The antioxidants in walnuts help combat oxidative stress caused by LDL, or 'bad' cholesterol. This action may prevent atherosclerosis and reduce inflammation in the body. Studies also link walnut consumption to lower cholesterol levels, including total cholesterol, LDL, and triglycerides. Eating walnuts has been associated with a 10% lower risk of dying from heart disease for every gram of ALA (alpha-linolenic acid) consumed daily. Their omega-3 fatty acids and antioxidants further support brain function and may lower the risk of neurodegenerative diseases. Some research even suggests they could help reduce the risk of certain cancers, such as breast, colon, and prostate cancer. Beyond heart and brain benefits, walnuts improve gut health by increasing beneficial gut bacteria.

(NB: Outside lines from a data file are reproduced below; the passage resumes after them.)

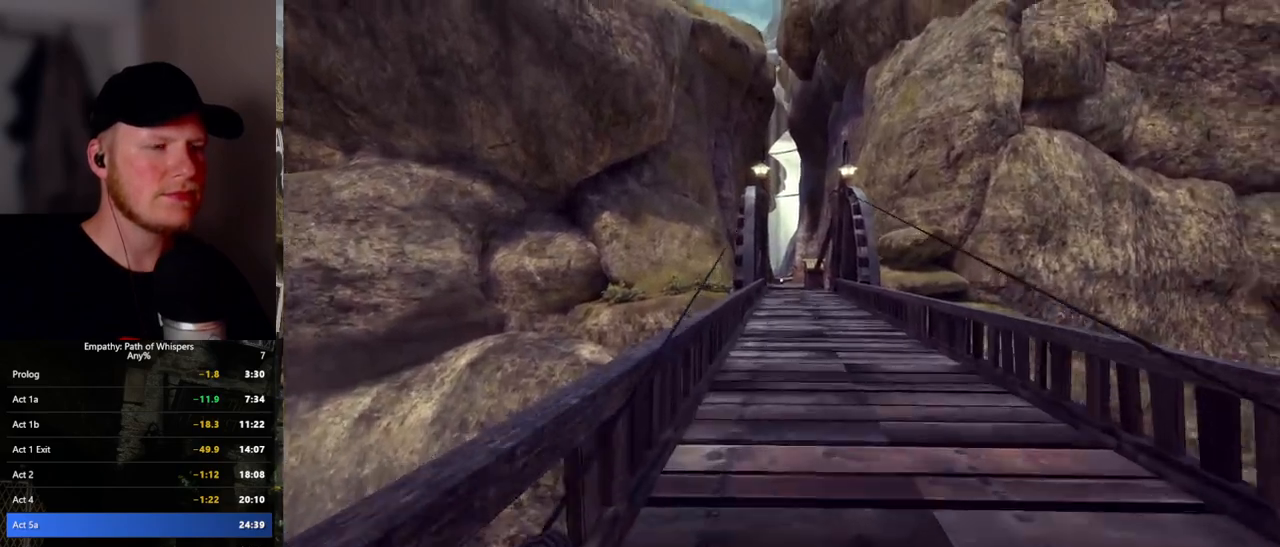
{"keys": ["shift_l", "w"], "mouse": [], "events": []}
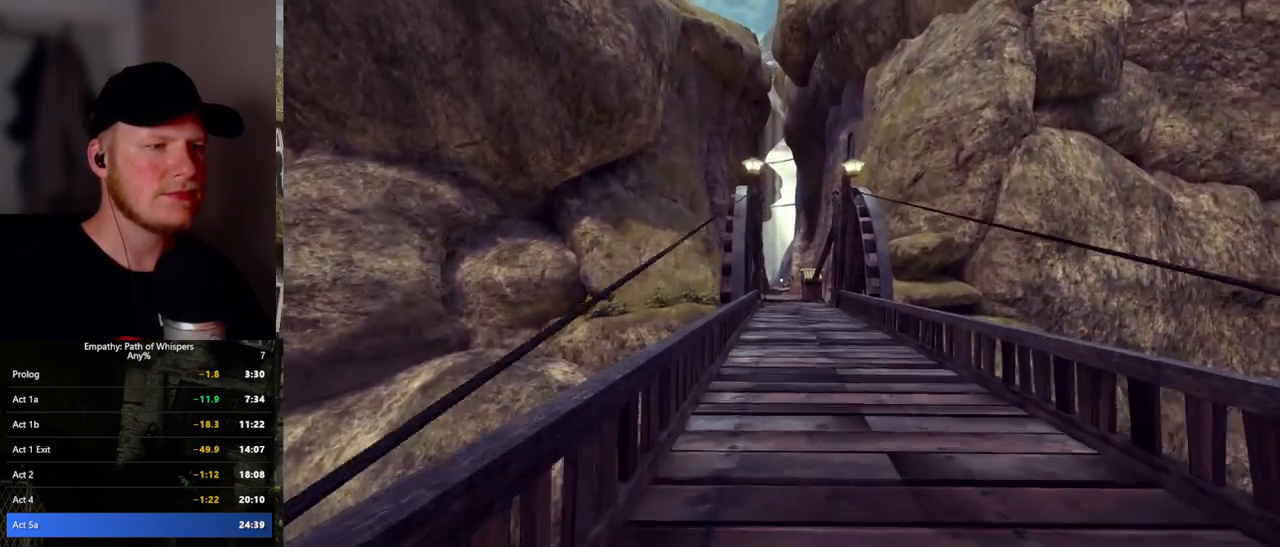
{"keys": ["shift_l", "w"], "mouse": [], "events": []}
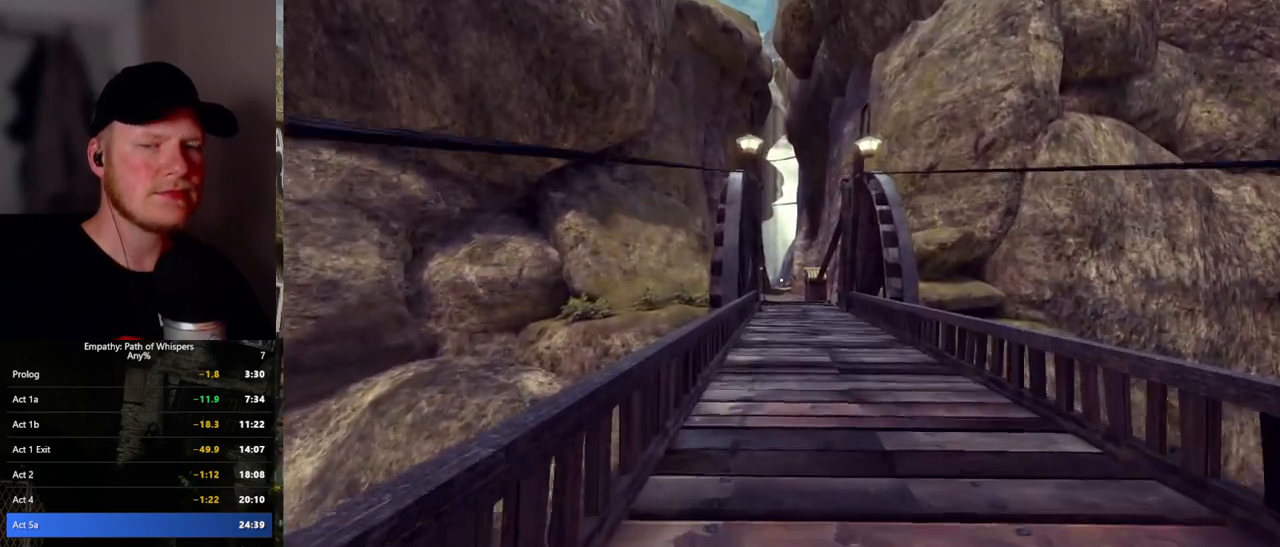
{"keys": ["shift_l", "w"], "mouse": [], "events": []}
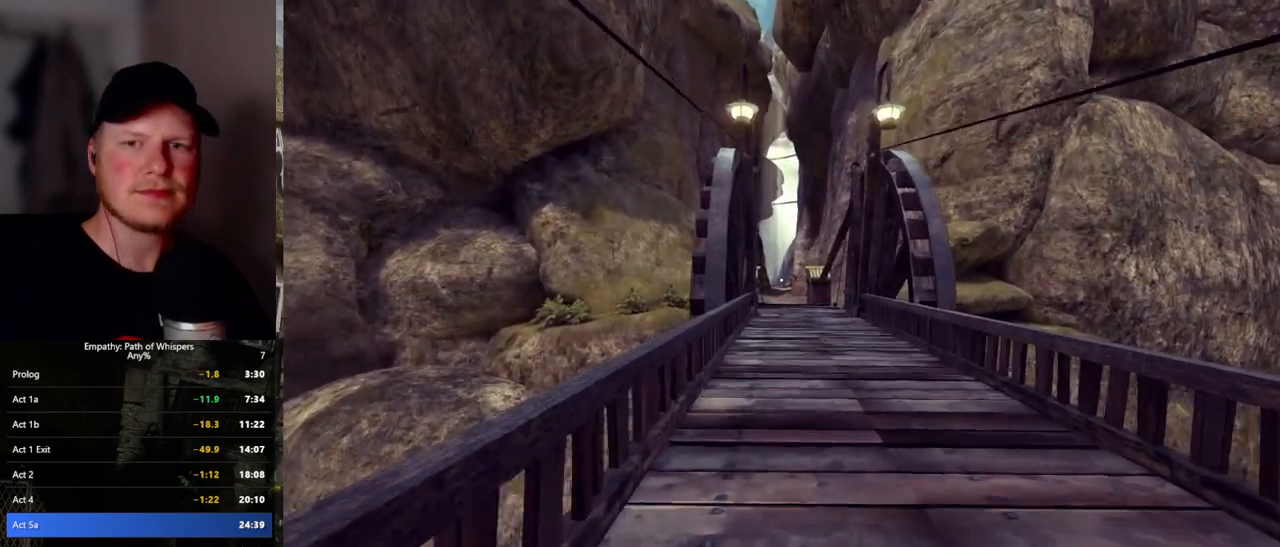
{"keys": ["shift_l", "w"], "mouse": [], "events": []}
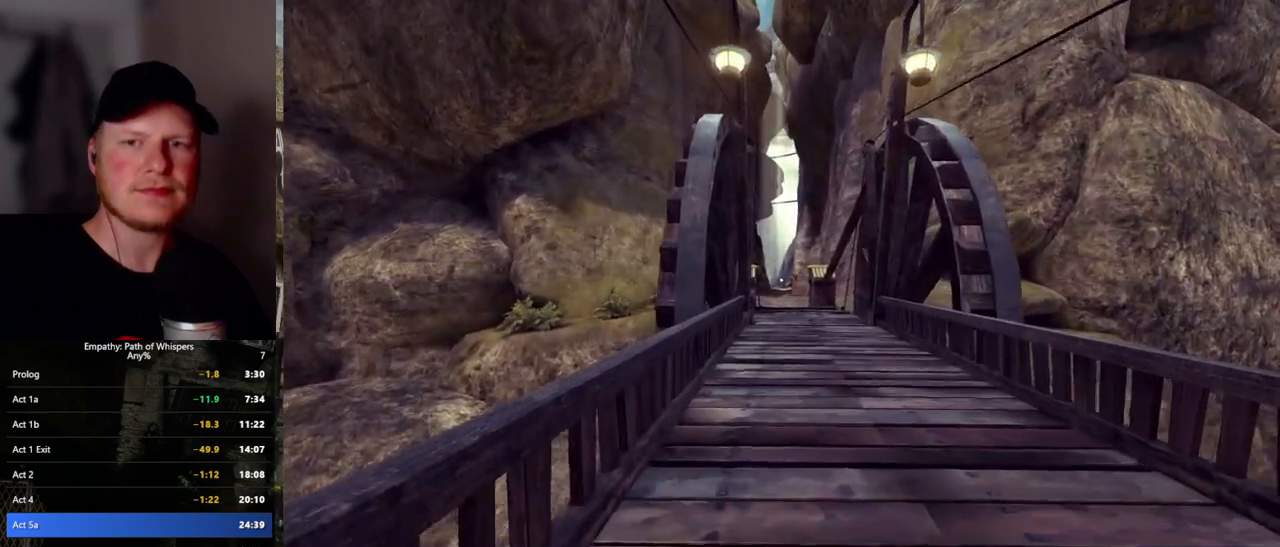
{"keys": ["shift_l", "w"], "mouse": [], "events": []}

Their combination of healthy fats, fibre, and bioactive compounds makes them a valuable addition to a balanced diet.
Walnuts provide a range of health benefits, from supporting heart and brain function to improving gut health. However, their high calorie content means they should be eaten in controlled amounts. Including them as part of a varied diet can help maximise their positive effects.